[İstek a] Mahkeme kararındaki "Görüntülediğiniz mahkeme kararı henüz kesinleşmemiştir." cümlesini İngilizceye çevirin.

[Verilen metin]
|---|
Emsal Mahkeme Kararı İzmir 3. Asliye Ticaret Mahkemesi 2020/454 E. 2021/481 K. 03.06.2021 T.

Görüntülediğiniz mahkeme kararı henüz kesinleşmemiştir. Yararlı olması amacıyla eklenmiştir.

T.C.
İZMİR
3. ASLİYE TİCARET MAHKEMESİ

ESAS NO : 2020/454 Esas
KARAR NO : 2021/481

DAVA : İtirazın İptali (Hizmet Sözleşmesinden Kaynaklanan)
DAVA TARİHİ : 28/08/2020
KARAR TARİHİ : 03/06/2021

Mahkememizde görülmekte olan İtirazın İptali (Hizmet Sözleşmesinden Kaynaklanan) davasının yapılan açık yargılaması sonunda,
GEREĞİ DÜŞÜNÜLDÜ:
Davacı vekili tarafından sunulan dava dilekçesinde özetle; müvekkilinin alacağının sağlanması amacıyla 28.05.2019 tarihi itibariyle 222,79 TL alacağın tahsili için İzmir …. İcra Müdürlüğü’nün … Esas sayılı dosyası ile icra takibi yapıldığını, ancak, davalı takibe itiraz etmiş bulunduğundan haklarındaki takibin durduğunu, davalının itirazının haksız ve dayanaksız olduğunu, borçlunun mal kaçırma ihtimalinin bulunduğunu, yukarıda açıklanan nedenlerle ve yargılamada belirecek durumlar karşısında fazlaya dair hakları saklı kalmak kaydı ile öncelikle ihtiyati tedbir niteliğinde ihtiyaten haciz taleplerinin kabulü ile İzmir …. İcra Müdürlüğü’nün … E.sayılı dosyası ile yapılan takibe karşı davalının itirazının iptaline, takibin 222,79 TL üzerinden ve takip talebinde belirtilen şartlarla devamına, %20’den aşağı olmamak kaydı ile icra inkar tazminatına hükmedilmesine, yargılama giderleri ile vekalet ücretinin davalıya yükletilmesine karar verilmesinin talep edildiği görülmüştür.
|---|
[Verilen kayıtlar]
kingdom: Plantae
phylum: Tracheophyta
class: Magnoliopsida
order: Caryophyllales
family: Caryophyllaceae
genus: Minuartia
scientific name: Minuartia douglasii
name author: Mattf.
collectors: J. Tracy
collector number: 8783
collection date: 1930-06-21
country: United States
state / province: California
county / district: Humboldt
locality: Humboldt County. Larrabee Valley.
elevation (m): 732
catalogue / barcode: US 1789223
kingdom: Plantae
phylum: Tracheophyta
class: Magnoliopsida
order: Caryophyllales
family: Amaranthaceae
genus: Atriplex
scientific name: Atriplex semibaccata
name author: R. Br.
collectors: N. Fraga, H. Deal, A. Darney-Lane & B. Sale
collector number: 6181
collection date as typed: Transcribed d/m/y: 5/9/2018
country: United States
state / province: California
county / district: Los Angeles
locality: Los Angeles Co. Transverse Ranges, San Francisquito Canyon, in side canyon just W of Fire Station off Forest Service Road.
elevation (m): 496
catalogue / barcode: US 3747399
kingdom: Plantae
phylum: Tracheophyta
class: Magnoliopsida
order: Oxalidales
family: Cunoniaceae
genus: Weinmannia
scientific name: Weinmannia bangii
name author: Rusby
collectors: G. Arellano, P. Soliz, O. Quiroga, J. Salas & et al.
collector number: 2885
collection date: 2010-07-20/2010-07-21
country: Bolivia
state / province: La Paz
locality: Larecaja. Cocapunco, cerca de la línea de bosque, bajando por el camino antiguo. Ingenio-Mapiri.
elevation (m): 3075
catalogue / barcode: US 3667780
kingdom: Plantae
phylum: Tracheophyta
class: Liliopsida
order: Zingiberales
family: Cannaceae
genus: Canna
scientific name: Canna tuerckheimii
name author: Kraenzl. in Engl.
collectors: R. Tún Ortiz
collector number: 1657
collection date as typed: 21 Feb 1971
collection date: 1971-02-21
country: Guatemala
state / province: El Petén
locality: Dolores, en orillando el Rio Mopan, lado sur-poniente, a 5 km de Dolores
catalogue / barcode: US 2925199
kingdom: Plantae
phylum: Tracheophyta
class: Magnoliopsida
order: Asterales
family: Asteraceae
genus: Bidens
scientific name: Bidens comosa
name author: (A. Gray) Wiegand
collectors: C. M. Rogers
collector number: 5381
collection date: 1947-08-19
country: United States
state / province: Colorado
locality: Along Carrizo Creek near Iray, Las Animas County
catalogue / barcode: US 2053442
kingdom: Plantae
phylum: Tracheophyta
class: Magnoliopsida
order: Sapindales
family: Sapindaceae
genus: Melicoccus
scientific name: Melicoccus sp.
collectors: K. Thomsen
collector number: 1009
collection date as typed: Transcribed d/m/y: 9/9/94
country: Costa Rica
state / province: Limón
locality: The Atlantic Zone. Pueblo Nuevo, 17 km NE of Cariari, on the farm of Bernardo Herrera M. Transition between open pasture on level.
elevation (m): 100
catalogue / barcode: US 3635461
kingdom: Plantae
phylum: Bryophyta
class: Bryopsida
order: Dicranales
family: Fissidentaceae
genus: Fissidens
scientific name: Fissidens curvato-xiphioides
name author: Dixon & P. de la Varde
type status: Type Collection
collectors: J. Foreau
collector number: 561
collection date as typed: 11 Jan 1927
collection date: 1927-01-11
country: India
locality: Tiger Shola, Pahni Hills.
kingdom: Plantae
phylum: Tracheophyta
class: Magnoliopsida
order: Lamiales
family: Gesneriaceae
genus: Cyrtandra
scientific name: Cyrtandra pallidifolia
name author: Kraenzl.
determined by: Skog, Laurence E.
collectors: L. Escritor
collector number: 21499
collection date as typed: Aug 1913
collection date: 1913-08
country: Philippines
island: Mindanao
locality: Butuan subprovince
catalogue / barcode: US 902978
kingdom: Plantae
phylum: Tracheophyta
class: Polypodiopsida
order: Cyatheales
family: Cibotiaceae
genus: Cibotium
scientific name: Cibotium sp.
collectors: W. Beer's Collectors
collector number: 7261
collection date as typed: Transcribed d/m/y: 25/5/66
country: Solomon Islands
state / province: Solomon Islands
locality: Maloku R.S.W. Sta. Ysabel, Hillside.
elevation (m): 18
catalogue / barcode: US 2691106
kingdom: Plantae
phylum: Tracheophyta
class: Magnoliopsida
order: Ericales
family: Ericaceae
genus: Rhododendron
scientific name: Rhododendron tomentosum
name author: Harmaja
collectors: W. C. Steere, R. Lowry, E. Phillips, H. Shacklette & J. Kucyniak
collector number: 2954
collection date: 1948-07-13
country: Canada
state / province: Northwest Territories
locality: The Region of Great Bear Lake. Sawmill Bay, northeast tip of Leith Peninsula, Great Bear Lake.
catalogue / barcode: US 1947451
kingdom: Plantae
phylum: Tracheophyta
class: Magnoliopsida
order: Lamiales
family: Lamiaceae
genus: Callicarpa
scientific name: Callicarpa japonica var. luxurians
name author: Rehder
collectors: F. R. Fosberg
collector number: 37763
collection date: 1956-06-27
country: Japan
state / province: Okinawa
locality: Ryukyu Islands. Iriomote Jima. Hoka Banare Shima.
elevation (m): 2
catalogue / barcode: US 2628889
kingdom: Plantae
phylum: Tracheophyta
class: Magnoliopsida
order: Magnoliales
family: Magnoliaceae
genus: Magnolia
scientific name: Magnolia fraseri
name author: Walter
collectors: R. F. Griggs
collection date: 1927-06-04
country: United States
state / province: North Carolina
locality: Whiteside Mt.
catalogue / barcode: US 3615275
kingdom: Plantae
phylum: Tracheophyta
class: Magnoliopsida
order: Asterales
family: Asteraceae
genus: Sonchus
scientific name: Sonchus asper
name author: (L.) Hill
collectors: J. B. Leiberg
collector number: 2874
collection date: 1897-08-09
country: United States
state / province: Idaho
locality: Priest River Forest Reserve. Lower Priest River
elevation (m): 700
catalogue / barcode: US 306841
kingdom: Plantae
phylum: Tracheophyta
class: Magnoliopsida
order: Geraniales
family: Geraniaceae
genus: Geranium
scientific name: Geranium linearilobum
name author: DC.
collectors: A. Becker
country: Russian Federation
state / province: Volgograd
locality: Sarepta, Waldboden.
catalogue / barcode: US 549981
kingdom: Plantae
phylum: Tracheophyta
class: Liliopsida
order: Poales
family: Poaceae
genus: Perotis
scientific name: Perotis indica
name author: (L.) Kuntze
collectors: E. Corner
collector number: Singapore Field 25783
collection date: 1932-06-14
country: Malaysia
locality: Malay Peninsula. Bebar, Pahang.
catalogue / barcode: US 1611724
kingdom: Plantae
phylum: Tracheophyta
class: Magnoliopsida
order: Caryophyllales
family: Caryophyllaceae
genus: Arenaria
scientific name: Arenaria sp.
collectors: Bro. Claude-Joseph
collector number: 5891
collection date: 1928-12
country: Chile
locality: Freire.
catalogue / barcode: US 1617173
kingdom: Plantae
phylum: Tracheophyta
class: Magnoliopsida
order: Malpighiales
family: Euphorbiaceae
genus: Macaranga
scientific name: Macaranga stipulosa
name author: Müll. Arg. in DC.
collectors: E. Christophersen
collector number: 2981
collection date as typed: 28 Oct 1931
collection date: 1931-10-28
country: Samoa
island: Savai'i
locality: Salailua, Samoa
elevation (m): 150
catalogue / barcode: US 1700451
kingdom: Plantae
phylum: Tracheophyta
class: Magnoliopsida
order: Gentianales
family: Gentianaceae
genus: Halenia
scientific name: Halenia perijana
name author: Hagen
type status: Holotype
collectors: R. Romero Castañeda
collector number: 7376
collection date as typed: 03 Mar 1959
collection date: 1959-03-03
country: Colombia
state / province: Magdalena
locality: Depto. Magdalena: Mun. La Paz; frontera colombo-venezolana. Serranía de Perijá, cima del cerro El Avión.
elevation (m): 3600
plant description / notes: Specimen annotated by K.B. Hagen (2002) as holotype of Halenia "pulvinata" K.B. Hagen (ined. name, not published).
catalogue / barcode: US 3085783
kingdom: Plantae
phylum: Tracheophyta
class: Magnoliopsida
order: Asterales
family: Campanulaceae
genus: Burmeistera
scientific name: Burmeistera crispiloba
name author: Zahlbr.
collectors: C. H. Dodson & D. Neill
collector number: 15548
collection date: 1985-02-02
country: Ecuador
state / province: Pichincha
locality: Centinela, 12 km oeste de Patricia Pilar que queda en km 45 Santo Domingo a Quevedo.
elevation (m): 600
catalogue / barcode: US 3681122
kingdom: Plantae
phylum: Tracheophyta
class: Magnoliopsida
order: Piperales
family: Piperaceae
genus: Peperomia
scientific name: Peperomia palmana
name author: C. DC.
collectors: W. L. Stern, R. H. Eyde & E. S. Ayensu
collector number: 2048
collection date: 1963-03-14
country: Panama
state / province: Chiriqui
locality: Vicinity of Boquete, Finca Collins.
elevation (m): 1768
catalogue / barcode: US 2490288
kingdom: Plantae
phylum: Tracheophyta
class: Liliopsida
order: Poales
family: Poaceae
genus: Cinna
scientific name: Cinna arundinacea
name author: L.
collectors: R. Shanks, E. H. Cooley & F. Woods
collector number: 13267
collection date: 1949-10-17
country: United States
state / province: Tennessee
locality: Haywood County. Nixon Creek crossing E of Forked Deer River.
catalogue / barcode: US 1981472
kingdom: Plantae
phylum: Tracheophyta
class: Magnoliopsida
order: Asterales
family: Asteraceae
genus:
|---|
[İstek b] Kayıtlarda "family: Magnoliaceae" ifadesini içeren satırdan "genus: Sonchus" ifadesini içeren satıra kadar olan satırları, iki uç satır da dahil olmak üzere, "collectors" yerine "collected by" koyarak yeniden yazın. Başka hiçbir şeyi değiştirmeyin ve yalnızca bu satırları verin.

[Son yanıt a] The court decision you are viewing has not yet become final.

[Son yanıt b]
family: Magnoliaceae
genus: Magnolia
scientific name: Magnolia fraseri
name author: Walter
collected by: R. F. Griggs
collection date: 1927-06-04
country: United States
state / province: North Carolina
locality: Whiteside Mt.
catalogue / barcode: US 3615275
kingdom: Plantae
phylum: Tracheophyta
class: Magnoliopsida
order: Asterales
family: Asteraceae
genus: Sonchus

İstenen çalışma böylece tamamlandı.